Consider all Jesus Christ did to make love the central value of mankind:

  • · In a world of violent divisions, he said, “Love your enemies.”
  • · In a religious landscape of indifferent gods, he said, “God so loved the world that he sent his only Son that whoever believed in him may not perish.”
  • · And in a culture where tribe and title trumped all, he told the stories of the Good Samaritan and the Prodigal Son and commanded: “As I have loved you, so you must love one another.”
  • St. Paul institutionalized his Lord’s teaching of love.
  • · He declared, “There is neither Jew nor Greek, there is neither slave nor free, there is neither male nor female; for you are all one in Christ Jesus.”
  • · He ended the cult of personal honor, insisting, “If I have the gift of prophecy and comprehend all mysteries and all knowledge … but do not have love, I am nothing.”
  • · And he transformed marriage, telling husbands to suffer and die for their wives, “even as Christ loved the church and handed himself over for her.”

Today, the Catechism of the Catholic Church puts the “love and service of one’s country” and “the order of charity” at the heart of patriotic citizenship.

And yet, “Whenever a politician cites ‘Judeo-Christian values,’ I find it’s generally followed by something unsettling,” Pamela Paul wrote. 

She probably won’t listen to me, but perhaps she will listen to Martin Luther King Jr. 

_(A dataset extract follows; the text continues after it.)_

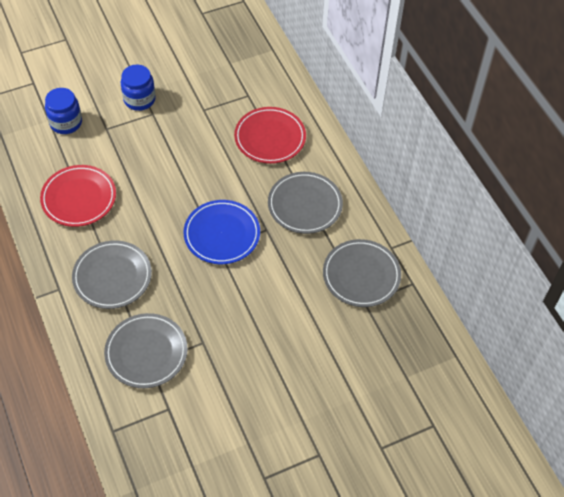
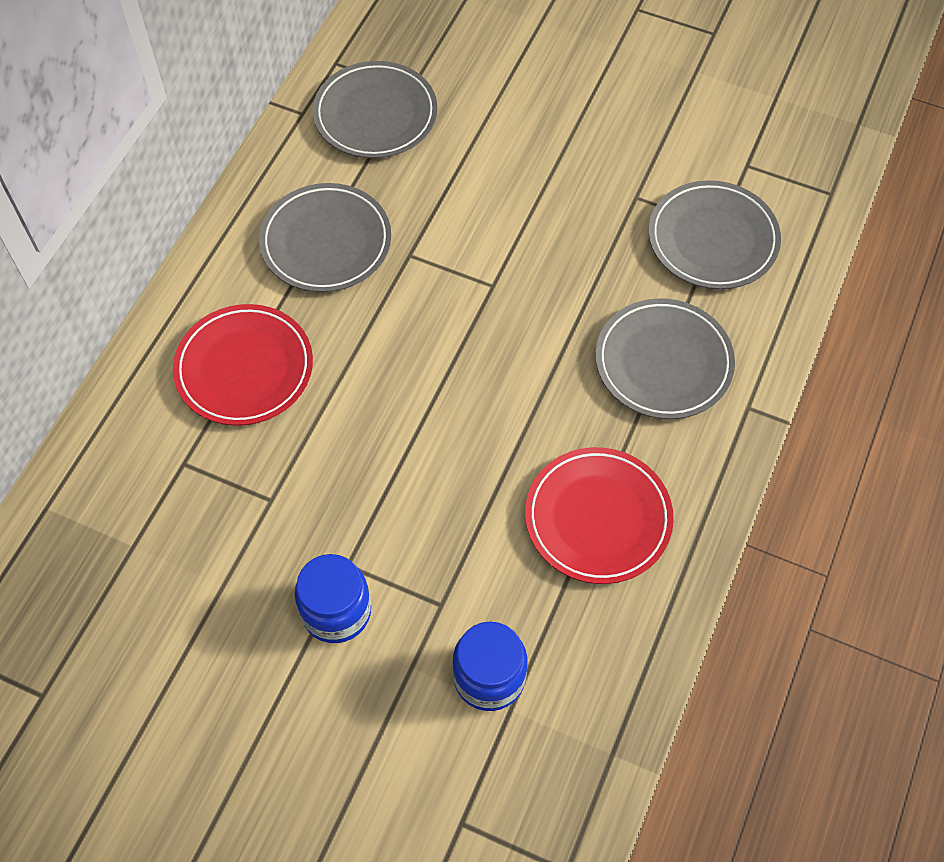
camera: 130 degrees left, 5 degrees up
(222, 234) = (469, 296): blue plate -> none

“Standing up for the best in the American dream and the most sacred values in our Judeo-Christian heritage,” he said, would carry “our whole nation back to those great wells of democracy which were dug deep by the Founding Fathers in the formulation of the Constitution and the Declaration of Independence.”

MLK’s religious values, and his commitment to nonviolent political protest, were American values — we can thank God, who is love, for that.